Rewrite the Karen Rader profile between "20th century U.S." and "Lancaster University, UK.", inclusive, changing "fellowships" to "awards".

** Opening GIVEN TEXT block **

Karen Rader

Karen Rader, Ph.D.

Professor

916 W. Franklin Street, room 201

Science, technology and society

20th century U.S.

history of science

Karen Rader studies the intellectual, cultural, and social history of the modern life sciences in the United States. She holds degrees in Biology (B.S.) from Loyola College (now Loyola University) in Maryland, and History & Philosophy of Science (M.A. and Ph.D.) from Indiana University. She has been awarded numerous grants and fellowships -- from the Mellon Foundation (1995-96), the Davis Center for Historical Studies (“Animals and Society”) at Princeton (1996-1997), and the National Science Foundation. Formerly the Marilyn Simpson Chair of Science and Society (1998-2006) at Sarah Lawrence College, she also held visiting professorships at the University of Oslo and the Institute for Advanced Study, Lancaster University, UK.

** Closing GIVEN TEXT block **
** Opening DATA PROVIDED block **

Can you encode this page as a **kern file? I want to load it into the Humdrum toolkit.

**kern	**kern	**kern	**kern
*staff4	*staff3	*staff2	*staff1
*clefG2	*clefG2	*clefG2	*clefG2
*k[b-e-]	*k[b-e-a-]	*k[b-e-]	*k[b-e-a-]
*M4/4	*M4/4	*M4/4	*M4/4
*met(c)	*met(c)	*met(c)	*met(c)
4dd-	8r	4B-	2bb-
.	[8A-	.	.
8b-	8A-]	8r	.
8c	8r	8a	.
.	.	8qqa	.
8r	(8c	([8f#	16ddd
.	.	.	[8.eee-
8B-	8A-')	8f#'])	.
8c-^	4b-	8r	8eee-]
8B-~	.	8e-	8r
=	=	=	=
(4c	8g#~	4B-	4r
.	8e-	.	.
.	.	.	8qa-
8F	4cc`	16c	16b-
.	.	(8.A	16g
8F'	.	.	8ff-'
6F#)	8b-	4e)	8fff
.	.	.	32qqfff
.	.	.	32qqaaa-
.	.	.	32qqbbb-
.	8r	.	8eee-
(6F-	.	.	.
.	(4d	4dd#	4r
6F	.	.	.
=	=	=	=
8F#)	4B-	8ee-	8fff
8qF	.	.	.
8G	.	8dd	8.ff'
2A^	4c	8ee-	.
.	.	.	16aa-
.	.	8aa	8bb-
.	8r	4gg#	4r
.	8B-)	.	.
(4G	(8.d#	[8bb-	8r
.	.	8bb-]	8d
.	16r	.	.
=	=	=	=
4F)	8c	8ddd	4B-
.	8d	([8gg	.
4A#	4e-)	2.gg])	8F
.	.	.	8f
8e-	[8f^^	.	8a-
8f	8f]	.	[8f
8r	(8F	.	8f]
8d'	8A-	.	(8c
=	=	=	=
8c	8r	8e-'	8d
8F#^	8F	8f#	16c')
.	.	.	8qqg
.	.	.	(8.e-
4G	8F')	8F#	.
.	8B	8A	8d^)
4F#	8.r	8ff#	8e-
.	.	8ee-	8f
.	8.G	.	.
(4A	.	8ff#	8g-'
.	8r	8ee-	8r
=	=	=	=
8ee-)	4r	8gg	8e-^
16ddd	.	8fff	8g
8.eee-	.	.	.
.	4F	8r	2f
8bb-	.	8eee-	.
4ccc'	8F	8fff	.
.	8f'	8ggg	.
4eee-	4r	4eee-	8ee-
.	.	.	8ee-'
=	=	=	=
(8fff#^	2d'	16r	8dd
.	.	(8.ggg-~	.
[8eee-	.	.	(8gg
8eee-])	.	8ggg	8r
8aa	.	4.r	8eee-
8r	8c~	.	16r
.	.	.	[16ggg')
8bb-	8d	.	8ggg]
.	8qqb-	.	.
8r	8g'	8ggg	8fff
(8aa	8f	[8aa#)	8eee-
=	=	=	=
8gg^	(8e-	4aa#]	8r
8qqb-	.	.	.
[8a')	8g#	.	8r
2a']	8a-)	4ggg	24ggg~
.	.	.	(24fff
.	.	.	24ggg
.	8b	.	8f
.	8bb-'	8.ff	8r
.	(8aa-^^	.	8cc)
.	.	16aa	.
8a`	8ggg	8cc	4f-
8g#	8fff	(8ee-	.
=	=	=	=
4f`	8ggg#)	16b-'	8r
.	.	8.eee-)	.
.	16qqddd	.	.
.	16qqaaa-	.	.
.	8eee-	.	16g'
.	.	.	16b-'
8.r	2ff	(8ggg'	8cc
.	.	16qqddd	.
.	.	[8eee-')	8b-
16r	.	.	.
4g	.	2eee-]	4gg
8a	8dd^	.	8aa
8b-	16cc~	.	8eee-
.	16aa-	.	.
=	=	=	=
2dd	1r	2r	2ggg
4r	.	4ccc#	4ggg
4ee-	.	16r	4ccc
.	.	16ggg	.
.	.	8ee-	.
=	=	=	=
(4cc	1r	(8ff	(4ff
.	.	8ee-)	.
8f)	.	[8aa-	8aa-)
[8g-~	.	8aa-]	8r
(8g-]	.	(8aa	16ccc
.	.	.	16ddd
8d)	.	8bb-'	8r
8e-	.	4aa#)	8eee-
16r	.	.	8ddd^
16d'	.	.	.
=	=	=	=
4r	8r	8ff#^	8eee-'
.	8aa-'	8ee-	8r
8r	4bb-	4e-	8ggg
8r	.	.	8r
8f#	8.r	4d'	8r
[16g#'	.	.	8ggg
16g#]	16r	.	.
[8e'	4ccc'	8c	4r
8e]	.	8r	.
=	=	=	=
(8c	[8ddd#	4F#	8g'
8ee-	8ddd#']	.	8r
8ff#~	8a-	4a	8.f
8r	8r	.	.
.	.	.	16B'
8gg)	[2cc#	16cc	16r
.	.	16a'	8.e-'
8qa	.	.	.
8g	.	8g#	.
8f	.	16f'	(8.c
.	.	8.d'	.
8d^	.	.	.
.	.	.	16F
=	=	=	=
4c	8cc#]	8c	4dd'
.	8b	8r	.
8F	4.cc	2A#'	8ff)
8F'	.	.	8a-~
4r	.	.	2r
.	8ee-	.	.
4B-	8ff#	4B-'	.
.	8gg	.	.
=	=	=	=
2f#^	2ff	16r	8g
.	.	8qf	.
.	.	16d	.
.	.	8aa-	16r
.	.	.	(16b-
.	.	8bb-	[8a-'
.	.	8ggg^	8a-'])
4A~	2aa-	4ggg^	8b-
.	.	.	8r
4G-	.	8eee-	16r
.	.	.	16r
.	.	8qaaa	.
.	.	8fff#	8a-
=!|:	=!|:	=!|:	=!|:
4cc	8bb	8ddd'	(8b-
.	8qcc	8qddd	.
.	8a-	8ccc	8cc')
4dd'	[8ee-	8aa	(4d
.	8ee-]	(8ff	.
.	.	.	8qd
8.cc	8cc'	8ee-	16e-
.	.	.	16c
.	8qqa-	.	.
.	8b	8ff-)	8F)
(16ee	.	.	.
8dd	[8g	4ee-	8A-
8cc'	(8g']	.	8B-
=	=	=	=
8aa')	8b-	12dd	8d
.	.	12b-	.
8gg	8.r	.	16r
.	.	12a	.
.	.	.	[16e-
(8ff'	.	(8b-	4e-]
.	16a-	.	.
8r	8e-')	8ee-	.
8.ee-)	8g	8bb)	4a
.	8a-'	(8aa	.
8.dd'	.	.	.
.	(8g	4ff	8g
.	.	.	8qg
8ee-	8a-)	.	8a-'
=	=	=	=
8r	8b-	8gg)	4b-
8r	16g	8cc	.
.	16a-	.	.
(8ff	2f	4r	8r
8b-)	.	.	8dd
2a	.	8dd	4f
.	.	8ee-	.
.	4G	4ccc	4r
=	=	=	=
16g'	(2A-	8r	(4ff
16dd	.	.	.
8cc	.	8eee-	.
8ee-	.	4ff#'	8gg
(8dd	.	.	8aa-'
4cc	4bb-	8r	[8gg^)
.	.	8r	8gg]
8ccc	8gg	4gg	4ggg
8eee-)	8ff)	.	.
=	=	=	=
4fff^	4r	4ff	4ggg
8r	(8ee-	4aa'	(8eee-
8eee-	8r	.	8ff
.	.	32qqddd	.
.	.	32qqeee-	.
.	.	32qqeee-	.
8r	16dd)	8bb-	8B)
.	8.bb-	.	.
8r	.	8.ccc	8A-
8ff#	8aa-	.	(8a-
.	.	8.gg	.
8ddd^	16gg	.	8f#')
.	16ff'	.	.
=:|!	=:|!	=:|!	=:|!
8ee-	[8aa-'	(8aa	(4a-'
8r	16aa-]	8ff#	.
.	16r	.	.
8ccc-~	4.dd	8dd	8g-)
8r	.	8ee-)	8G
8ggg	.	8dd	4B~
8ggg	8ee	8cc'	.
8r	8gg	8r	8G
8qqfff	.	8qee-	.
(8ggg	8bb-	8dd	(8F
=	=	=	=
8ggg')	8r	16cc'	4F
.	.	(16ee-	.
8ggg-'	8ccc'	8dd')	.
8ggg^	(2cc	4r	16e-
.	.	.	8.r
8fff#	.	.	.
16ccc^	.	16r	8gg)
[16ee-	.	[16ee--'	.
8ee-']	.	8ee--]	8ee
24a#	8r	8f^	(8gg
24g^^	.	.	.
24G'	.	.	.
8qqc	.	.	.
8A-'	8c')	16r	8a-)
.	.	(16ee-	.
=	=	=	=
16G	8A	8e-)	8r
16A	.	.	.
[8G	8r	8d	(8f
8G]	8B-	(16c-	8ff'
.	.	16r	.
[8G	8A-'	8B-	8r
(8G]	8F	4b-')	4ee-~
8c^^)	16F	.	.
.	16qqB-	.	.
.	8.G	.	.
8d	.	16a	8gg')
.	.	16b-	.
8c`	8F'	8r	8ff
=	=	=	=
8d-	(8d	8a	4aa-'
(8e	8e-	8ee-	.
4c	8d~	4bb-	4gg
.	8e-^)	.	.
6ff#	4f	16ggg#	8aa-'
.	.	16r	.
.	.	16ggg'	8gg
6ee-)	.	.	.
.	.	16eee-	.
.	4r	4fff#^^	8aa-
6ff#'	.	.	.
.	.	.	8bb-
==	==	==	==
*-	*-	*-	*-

** Closing DATA PROVIDED block **

* [RESPONSE FOR THIS EXERCISE]
20th century U.S.

history of science

Karen Rader studies the intellectual, cultural, and social history of the modern life sciences in the United States. She holds degrees in Biology (B.S.) from Loyola College (now Loyola University) in Maryland, and History & Philosophy of Science (M.A. and Ph.D.) from Indiana University. She has been awarded numerous grants and awards -- from the Mellon Foundation (1995-96), the Davis Center for Historical Studies (“Animals and Society”) at Princeton (1996-1997), and the National Science Foundation. Formerly the Marilyn Simpson Chair of Science and Society (1998-2006) at Sarah Lawrence College, she also held visiting professorships at the University of Oslo and the Institute for Advanced Study, Lancaster University, UK.